Tek Adamlı! Çok kuyruklu!
Tek Adam ülkesi olduk. Arkası kuyruklar ülkesi görüntüleriyle geldi. Çok yazık. Yerli patatesi üreten çiftçinin bir taban fiyatı olmalıydı. Yerli domatesin, soğanın, ıspanağın...
Tek Adam ülkesi olduk. Arkası kuyruklar ülkesi görüntüleriyle geldi. Çok yazık. Yerli patatesi üreten çiftçinin bir taban fiyatı olmalıydı. Yerli domatesin, soğanın, ıspanağın, pırasanın, fasulye ile mercimeğin, nohut ile börülcenin, peynir ile zeytinin, et ile tavuğun üreticiden alınırken bir taban fiyatı belirlenmeliydi. Üretici, hilesiz, hurdasız tüketicinin beğenip alacağı kalitede üretmişse tüccar, toptancı, komisyoncu, kabzımal, her kimse, o taban fiyatını üreticiye vermeliydi. Üreticiyi, bankaya, tüccara, komisyoncuya, devlete muhtaç etmeyecek gelirin sahibi yapmalıydı. Böylelikle Türkiye’nin tarlaları, bahçeleri, bostanları, çiftlikleri, seraları kendi insanına yetecek yerli ürünleri kendisi üreten ve artanı da dışarıya satıp döviz kazanan ülke olmalıydı.
Üretici kazanmalıydı.
Köyünde mutlu olmalıydı.
Kar etmeliydi.
Karsızlık arsızlıktır.
İnsan yaptığı işten kar etmezse arsızlaşır, yozlaşır, emeğine yabancılaşır. Üretici yabancılaştı.

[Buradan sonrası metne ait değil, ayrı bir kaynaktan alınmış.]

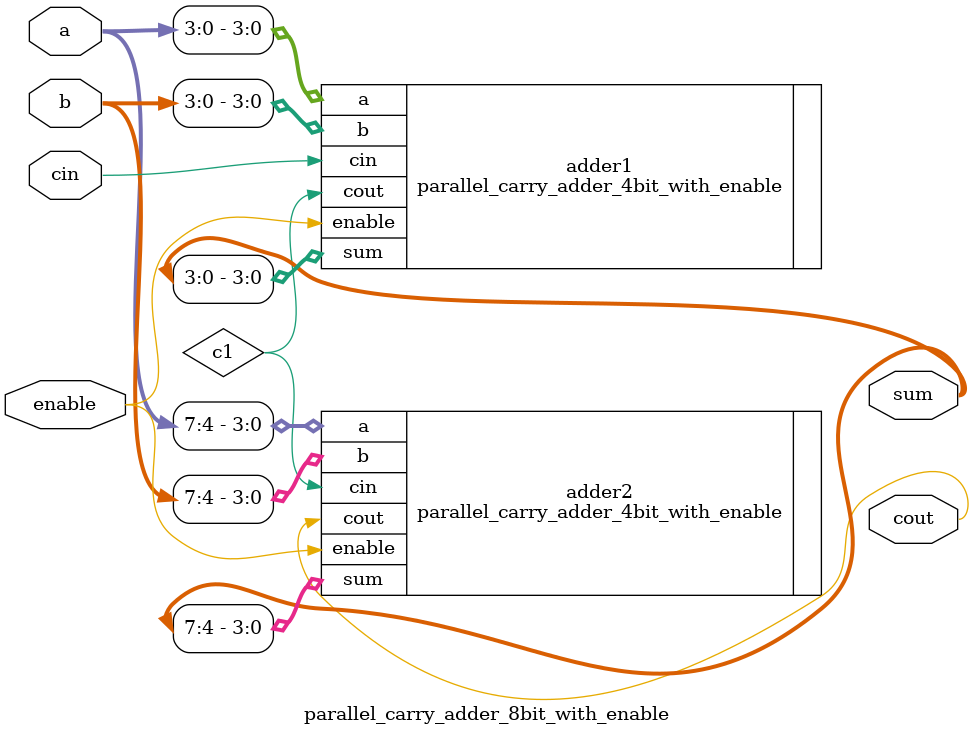
<source format=v>
`timescale 1ns / 1ps
module parallel_carry_adder_8bit_with_enable(
    input [7:0] a,
    input [7:0] b,
    input cin,
    input enable,
    output [7:0] sum,
    output cout
);

wire  c1;
wire cout1;

// Instantiate two 4-bit parallel carry adders with enable
parallel_carry_adder_4bit_with_enable adder1(.a(a[3:0]), .b(b[3:0]), .cin(cin), .enable(enable), .sum(sum[3:0]), .cout(c1));
parallel_carry_adder_4bit_with_enable adder2(.a(a[7:4]), .b(b[7:4]), .cin(c1), .enable(enable), .sum(sum[7:4]), .cout(cout));


endmodule

</source>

Tarlasını, köyünü bıraktı.
Yerli üretim yetmez oldu.
★★★
Dışardan büyük borçlar bulup yiyerek ve yüksek cari açık veren büyüme ile övünerek işte kuyruklar ülkesi olduk. Oysa Türkiye organik ürünler ülkesi olabilirdi. Her ürünün ithalatını yapan değil her ürünü kendi toprağında organik desenlerde üretip yetiştiren şifalar Türkiye’si diye dünyaya nam salabilirdik.
Dış borca bağımlı olduk.
Borç bulduk.
Yabancı gıda yedik.
Tüketicimiz arsızlaştı.
Üreticimiz toprağına, emeğine, üretimine yabancılaştı. Güneş, su, hava, toprak, yüksek verim, organik üretim ülkesi Türkiye gıdada kendine yetmeyen, yüksek faiz ödeyip bulduğu borçla ithal soğan-patates- et yiyen ülke durumuna getirildi.
Türkiye soyuldu.
Soyduruldu.
Acı ama gerçek olan bu.
★★★
Ben “komünistlik” önermiyorum. Komünistlik zor iş. Yüksek fedakarlık ve egosunu sıfırlamış insanların sahip olduğu üstün ahlak istiyor. Denendi, başarılamadı. Ben, pek çok kapitalist ülkede görülen ve yerli üretimi korumak için taban fiyatı önerirken ürünün “alıcısı devlet olsun” demiyorum.
Devlet alıcı olursa.
Parti devreye giriyor.
Parti yani politikacı.
Politikacı yani yalancı.
İstismarcı. Çok kaypak.
Üreticinin yerli malını tüccar, komisyoncu, toptancı almalı, tüketiciye satmalıydı diyorum. Böylece Türkiye tarımı “yerli üretim organik desene sarılarak” şahlanıp yükselmeliydi.
Bunu yapmalıydık.
Tek Adamlı!
Çok kuyruklu olduk.
Tanzim satış kuyrukları.
İşsizlerin kuyrukları.
Dış borç kuyrukları.
Partiliyi kayırma kuyrukları. İktidar yandaşını kollama kuyrukları. Tek Adamın ağzına bakma kuyrukları.